The twist in the long military career of Gen. H. Norman Schwarzkopf is that a 35-year Army soldier is remembered more for what he did in the air than on land.
Commanding his first war, the four-star infantryman decided on a strategy to eject Iraqi forces and liberate Kuwait that showcased air power — the precision weapons and strike jets that had been developed (but had gone mostly unused) in the preceding 20 years.
When Operation Desert Storm kicked off on the night of Jan. 17, 1991, he watched in a command post in Riyadh, Saudi Arabia, — and the world witnessed explosions in Baghdad delivered by laser- and computer-guided bombs and missiles.
A new era in strategic bombing had begun, and Air Force fighter pilots suddenly had a favorite general, albeit an Army one.
“Gen. Norm Schwarzkopf was a brilliant strategist and demonstrated this by the use of airpower using the newly introduced precision weapons and stealth technology that many of his Army contemporaries did not fully appreciate,” retired Air ForceLt. Gen. Thomas McInerney, who flew scores of fighter missions in Vietnam, told The Washington Times.
“It saved many American lives. His 42-day air campaign shaped the ground campaign such that our ground forces only engaged in a 100-hour ground campaign and defeated the Iraqi’s decisively. I rank him with Gen. [Dwight D.] Eisenhower at Normandy. No other Army general has duplicated such a fete in such a brief ground campaign.”
The “Stormin’ Norman Show” featured a bear of a man standing before cameras, videotape at the ready, to show the world how he was taking down Iraq’s political and military structure building by building, tank by tank.
He took special delight in one video — an Iraqi vehicle clearing a bridge just as a missile destroyed it.
“Keep your eye on the cross-hairs,” he told reporters at a January briefing. “I’m now going to show you a picture of the luckiest man in Iraq, right through the cross-hairs, and now in his rearview mirror.”
“Saddam Hussein has lied to them,” Gen. Schwarzkopf said. “He told them that Tel Aviv was a crematorium. We all know that is not true. To date, he has told him that he has shot down 170 American and coalition aircraft.
Everybody knows that that is not true. He has announced that he was going to do all sorts of other wonderful things. With regard to Saddam Hussein saying that he has met the best that the coalition has to offer, I would only say that the best is yet to come.”
Michael O’Hanlon, a military analyst at the Brookings Institution, said the general’s televised briefings help to instill confidence.

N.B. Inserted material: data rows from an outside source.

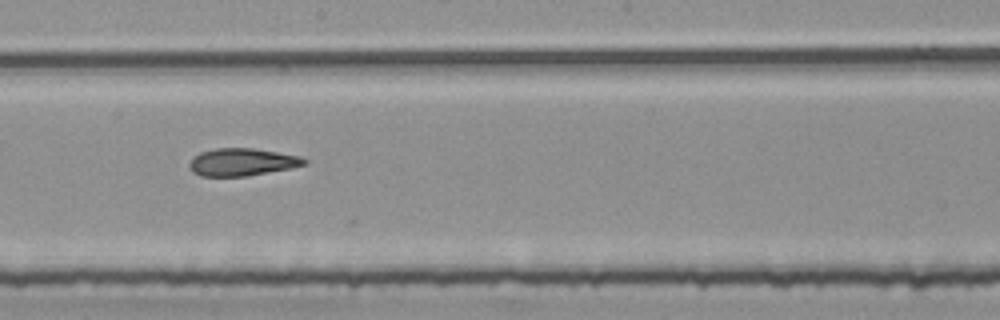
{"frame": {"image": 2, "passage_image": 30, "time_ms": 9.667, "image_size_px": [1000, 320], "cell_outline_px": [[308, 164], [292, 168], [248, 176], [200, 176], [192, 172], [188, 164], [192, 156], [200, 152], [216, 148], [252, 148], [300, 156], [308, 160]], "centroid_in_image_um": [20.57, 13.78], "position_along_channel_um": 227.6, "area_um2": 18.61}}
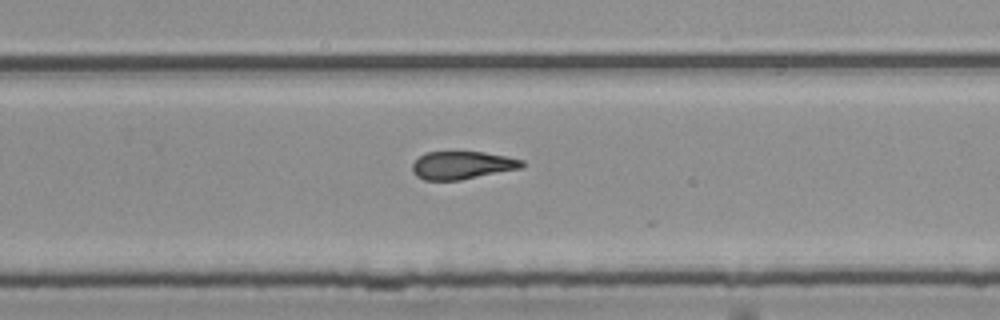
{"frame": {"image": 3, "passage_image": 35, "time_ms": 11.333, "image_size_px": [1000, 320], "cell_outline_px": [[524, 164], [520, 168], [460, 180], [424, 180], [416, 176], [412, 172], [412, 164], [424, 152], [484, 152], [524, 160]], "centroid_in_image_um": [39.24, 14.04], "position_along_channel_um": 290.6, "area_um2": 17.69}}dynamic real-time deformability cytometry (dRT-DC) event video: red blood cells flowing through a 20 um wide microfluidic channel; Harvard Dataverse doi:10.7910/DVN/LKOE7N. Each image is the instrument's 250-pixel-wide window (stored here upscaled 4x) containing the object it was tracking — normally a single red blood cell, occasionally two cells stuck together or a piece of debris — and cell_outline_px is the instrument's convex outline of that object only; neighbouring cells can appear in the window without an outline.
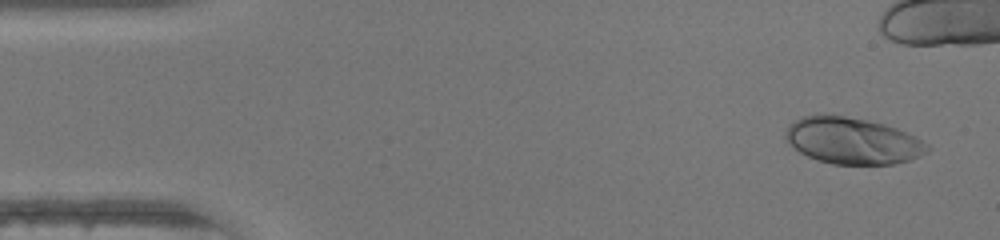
{"species": "human", "species_latin": "Homo sapiens", "temperature_condition": "warm", "stored_images_in_passage": 36, "camera_frame_rate_fps": 3000, "um_per_image_px": 0.085, "donor": {"sex": "female"}, "frame": {"image": 1, "passage_image": 2, "time_ms": 0.333, "image_size_px": [1000, 240], "cell_outline_px": [[932, 148], [928, 152], [908, 160], [892, 164], [832, 164], [816, 160], [800, 152], [784, 136], [784, 132], [788, 124], [804, 116], [844, 116], [868, 120], [884, 124], [896, 128], [916, 136], [928, 144]], "centroid_in_image_um": [72.49, 11.98], "position_along_channel_um": 12.5, "area_um2": 38.09}}
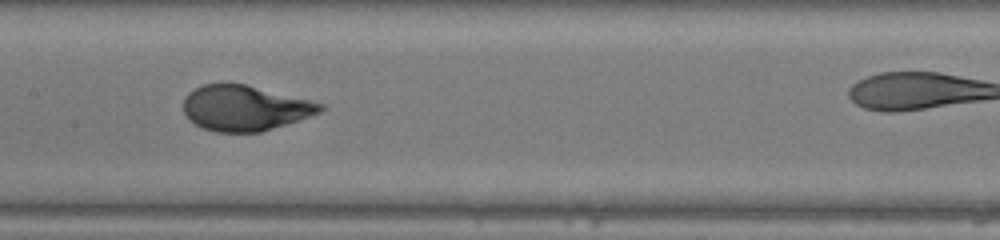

“His personality on television was useful. It was a positive, bullish, optimistic way of looking at the conflict, which I think the country benefited from since there was a fair amount of concern about how that war would go,” Mr. O’Hanlon told The Times. “It is easy to forget now. There were a lot of predictions of chemical weapons usage, of trench lines like World War I, of a lot of casualties. I think it was good for the country to have a more optimistic take on things from an optimistic person.”